┌──

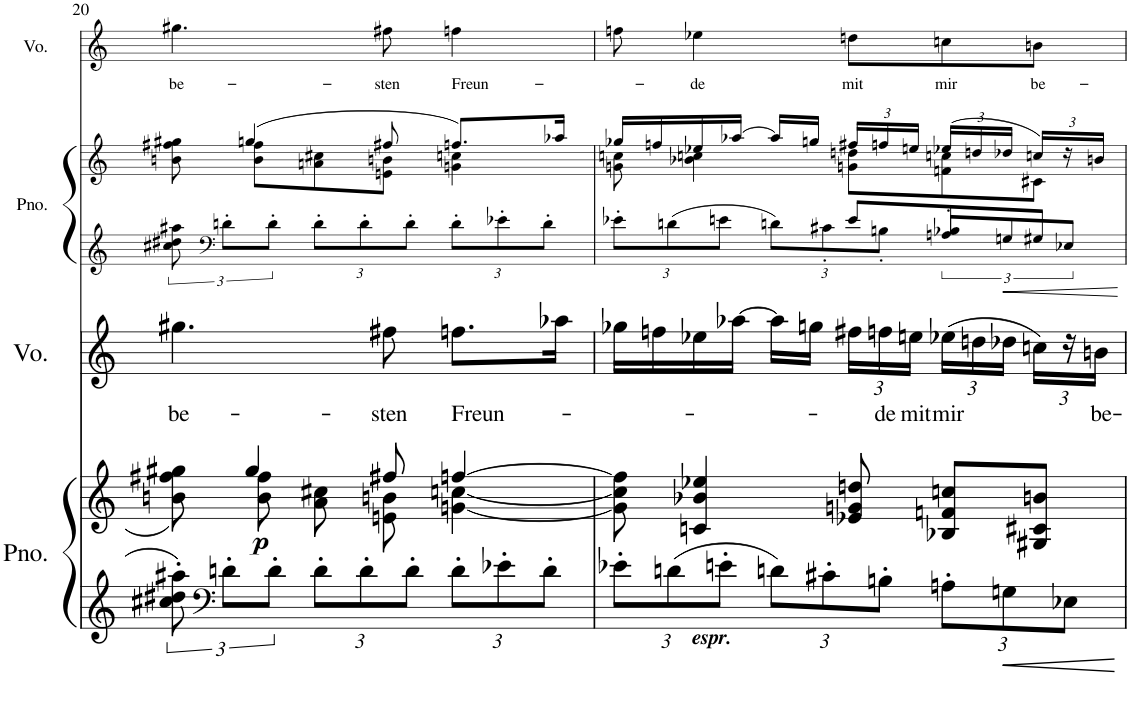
**kern	**kern	**dynam	**kern	**text	**kern	**kern	**kern	**text
*part4	*part4	*part4	*part3	*part3	*part2	*part2	*part1	*part1
*staff6	*staff5	*staff5/6	*staff4	*staff4	*staff3	*staff2	*staff1	*staff1
*I"Piano	*	*	*I"Voz	*	*I"Piano	*	*I"Voz	*
*I'Pno.	*	*	*I'Vo.	*	*I'Pno.	*	*I'Vo.	*
!!LO:PB:g=z
*clefG2	*clefG2	*	*clefG2	*	*clefG2	*clefG2	*clefG2	*
*k[]	*k[]	*	*k[]	*	*k[]	*k[]	*k[]	*
*M3/4	*M3/4	*	*M3/4	*	*M3/4	*M3/4	*M3/4	*
=20	=20	=20	=20	=20	=20	=20	=20	=20
*	*^	*	*	*	*	*	*	*
!	!	!	!	!	!LO:LY:b	!	!	!	!LO:LY:b
*	*	*	*	*	*	*	*^	*	*
12cc#X\' 12dd#X\' 12aa#X\'	8ryy	8bn\ 8ff#X\ 8gg#X\	.	4.gg#X\	be-	12cc#X\ 12dd#X\ 12aa#X\	8bn\ 8ff#X\ 8gg#X\	8ryy	4.gg#X\	be-
*clefF4	*	*	*	*	*	*clefF4	*	*	*	*
12dn'\L	.	.	.	.	.	12dn'\L	.	.	.	.
!	!	!	!LO:DY:b	!	!	!	!	!	!	!
.	4gg#/	8b\ 8ff#\	p	.	.	.	(4ggn/	8b\ 8ff#\L	.	.
12d'\J	.	.	.	.	.	12d'\J	.	.	.	.
*Xbrackettup	*	*	*	*	*	*Xbrackettup	*	*	*	*
12d'\L	.	8a\ 8cc#X\	.	.	.	12d'\L	.	8an\ 8cc#X\	.	.
12d'\	.	.	.	.	.	12d'\	.	.	.	.
!	!	!	!	!	!LO:LY:b	!	!	!	!	!LO:LY:b
.	8ff#X/	8en\ 8bn\	.	8ff#X\	-sten	.	8ff#X/	8en\ 8bn\J	8ff#X\	-sten
12d'\J	.	.	.	.	.	12d'\J	.	.	.	.
!	!	!	!	!	!LO:LY:b	!	!	!	!	!LO:LY:b
12d'\L	[4ffn/	[4gn\ [4ccn\	.	8.ffn\L	Freun-	12d'\L	8.ffn/L)	4gn\ 4ccn\	4ffn\	Freun-
12e-X'\	.	.	.	.	.	12e-X'\	.	.	.	.
12d'\J	.	.	.	.	.	12d'\J	.	.	.	.
.	.	.	.	16aa-X\Jk	.	.	16aa-X/Jk	.	.	.
*	*v	*v	*	*	*	*	*	*	*	*
=21	=21	=21	=21	=21	=21	=21	=21	=21	=21
*	*	*	*	*	*^	*	*	*	*
12e-X'\L	8g\] 8cc\] 8ff\]	.	16gg-X\LL	.	12e-X'\L	4.ryy	16gg-X/LL	8gn\ 8ccn\	8ffn\	.
.	.	.	16ffn\	.	.	.	16ffn/	.	.	.
!LO:TX:b:Bi:t=espr.	!	!	!	!	!	!	!	!	!	!
12dn\	.	.	.	.	12dn\	.	.	.	.	.
!	!	!	!	!	!	!	!	!	!	!LO:LY:b
.	4cn/ 4b-X/ 4ee-X/	.	16ee-X\	.	.	.	16ee-X/	4b-X\ 4ccn\	4ee-X\	-de
12en'\J	.	.	.	.	12en\J	.	.	.	.	.
.	.	.	[16aa-X\JJ	.	.	.	[16aa-X/JJ	.	.	.
12dn\L	.	.	16aa-\LL]	.	12dn\L	.	16aa-/LL]	.	.	.
.	.	.	16ggn\JJ	.	.	.	16ggn/JJ	.	.	.
12c#X'\	.	.	.	.	12c#X'\	.	.	.	.	.
*	*	*	*Xbrackettup	*	*	*	*Xbrackettup	*	*	*
!	!	!	!	!	!	!	!	!	!	!LO:LY:b
.	8e-X/ 8gn/ 8ddn/	.	24ff#X\LL	.	.	8e/L	24ff#X/LL	8gn\ 8ddn\L	8ddn\L	mit
!	!	!	!	!LO:LY:b	!	!	!	!	!	!
12Bn'\J	.	.	24ffn\	-de	12Bn'\J	.	24ffn/	.	.	.
!	!	!	!	!LO:LY:b	!	!	!	!	!	!
.	.	.	24een\JJ	mit	.	.	24een/JJ	.	.	.
!	!	!	!	!LO:LY:b	!	!	!	!	!	!
*	*	*	*	*	*brackettup	*	*	*	*	*
!	!	!	!	!	!	!	!	!	!	!LO:LY:b
12An'\L	8B-X/ 8fn/ 8ccn/L	.	(24ee-X\LL	mir	12An'/L	8B-X/	(24ee-X/LL	8fn\ 8ccn\	8ccn\	mir
.	.	.	24ddn\	.	.	.	24ddn/	.	.	.
12Gn\	.	.	24dd-X\JJ	.	12Gn/	.	24dd-X/JJ	.	.	.
!	!	!	!	!	!	!	!	!	!	!LO:LY:b
.	8G#X/ 8c#X/ 8bn/J	.	24ccn\LL)	.	.	8G#X/J	24ccn/LL)	8c#X\J	8bn\J	be-
12E-X\J	.	.	24r	.	12E-X/J	.	24r	.	.	.
!	!	!	!	!LO:LY:b	!	!	!	!	!	!
.	.	.	24bn\JJ	be-	.	.	24bn/JJ	.	.	.
*	*	*	*	*	*v	*v	*	*	*	*
*	*	*	*	*	*	*v	*v	*	*
=	=	=	=	=	=	=	=	=
*-	*-	*-	*-	*-	*-	*-	*-	*-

└──

> **TASK INSTRUCTIONS**: Return each line from the listing above that contains the string "Xbrackettup".

> **WORKED SOLUTION**:
*Xbrackettup	*	*	*	*	*	*Xbrackettup	*	*	*	*
*	*	*	*Xbrackettup	*	*	*	*Xbrackettup	*	*	*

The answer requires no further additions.